* Begin Quoted passage *
HMS Hostile (H55) was an H-class destroyer built for the Royal Navy in the 1930s. During the Spanish Civil War of 1936–1939 the ship spent considerable time in Spanish waters, enforcing the arms blockade imposed by Britain and France on both sides of the conflict. She was transferred to Freetown, Sierra Leone, in October 1939 to hunt for German commerce raiders in the South Atlantic with Force K. Hostile participated in the First Battle of Narvik in April 1940 and the Battle of Calabria in July 1940. The ship was damaged by a mine off Cape Bon in the Strait of Sicily while on passage from Malta to Gibraltar on 23 August 1940. She was then scuttled by HMS Hero.
* End Quoted passage *
* [Task requirements] Reproduce the HMS Hostile passage between "HMS Hostile (H55)" and "scuttled by HMS Hero.", inclusive, swapping "destroyer" for "warship". The listing comes from a separate, unrelated source.
* Begin Raw data *
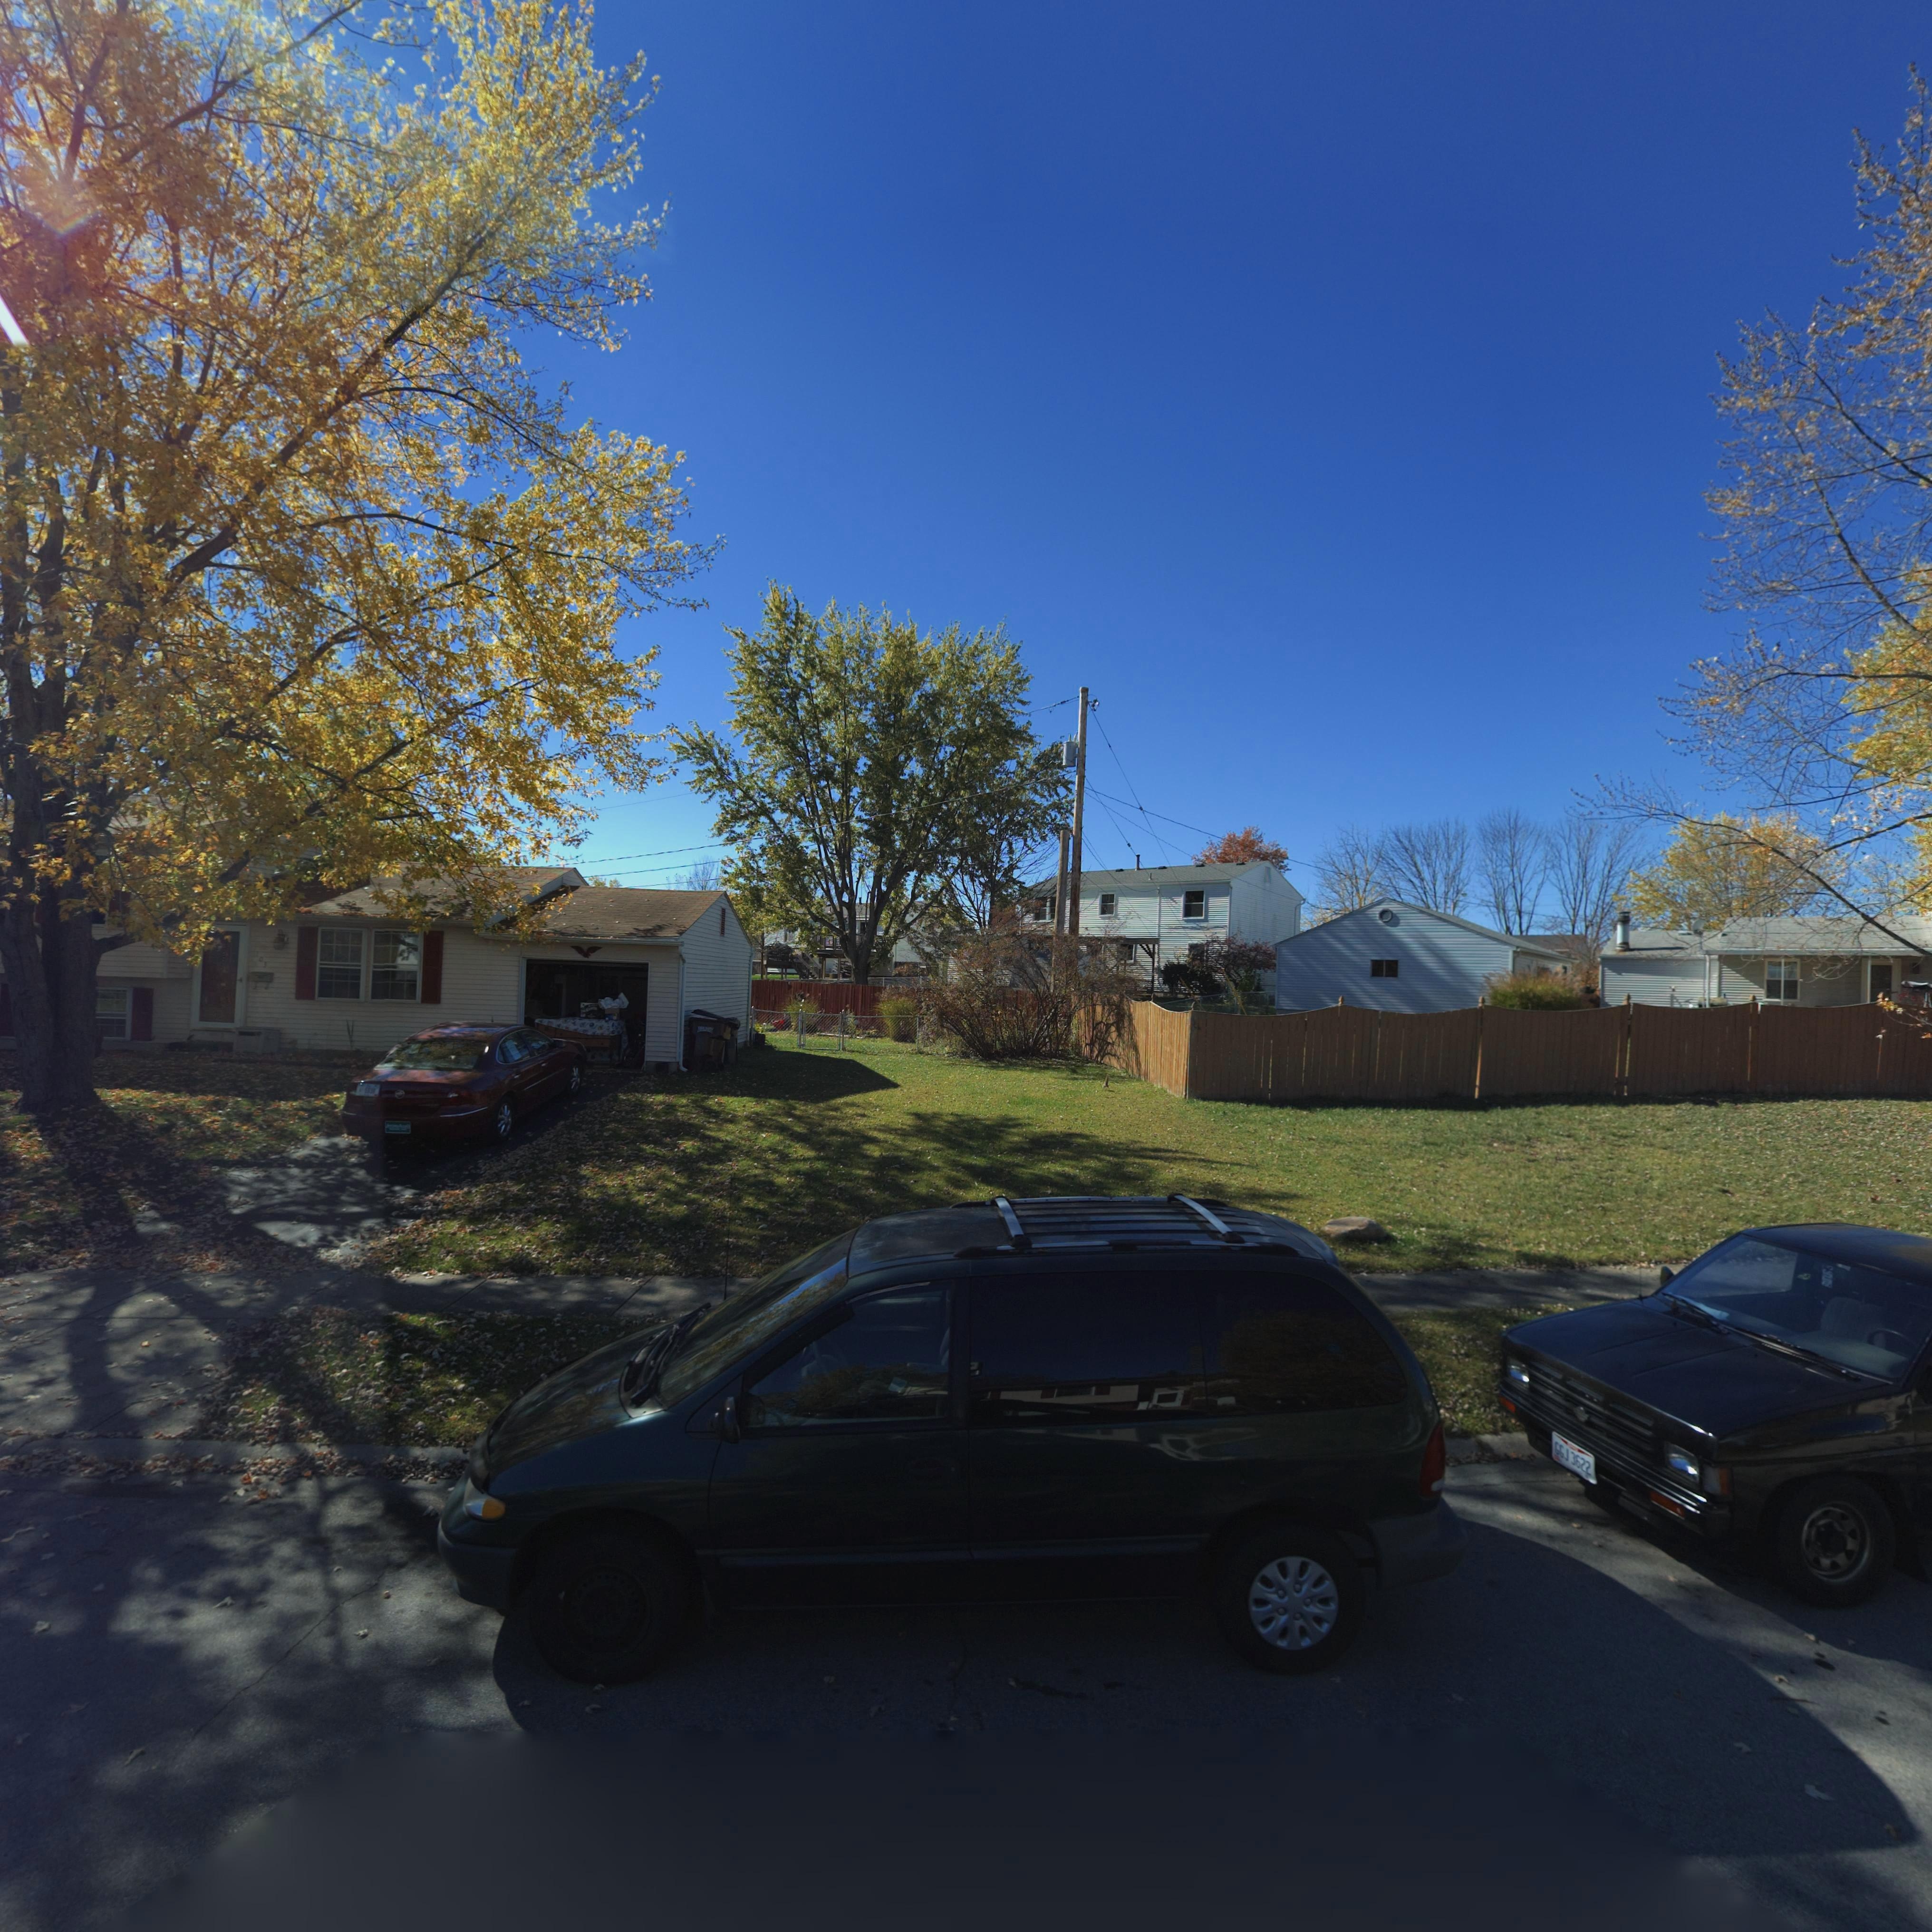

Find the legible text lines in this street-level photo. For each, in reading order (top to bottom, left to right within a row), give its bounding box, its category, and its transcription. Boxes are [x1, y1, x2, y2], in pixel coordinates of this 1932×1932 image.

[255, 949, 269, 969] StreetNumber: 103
* End Raw data *
* [Solution below]
HMS Hostile (H55) was an H-class warship built for the Royal Navy in the 1930s. During the Spanish Civil War of 1936–1939 the ship spent considerable time in Spanish waters, enforcing the arms blockade imposed by Britain and France on both sides of the conflict. She was transferred to Freetown, Sierra Leone, in October 1939 to hunt for German commerce raiders in the South Atlantic with Force K. Hostile participated in the First Battle of Narvik in April 1940 and the Battle of Calabria in July 1940. The ship was damaged by a mine off Cape Bon in the Strait of Sicily while on passage from Malta to Gibraltar on 23 August 1940. She was then scuttled by HMS Hero.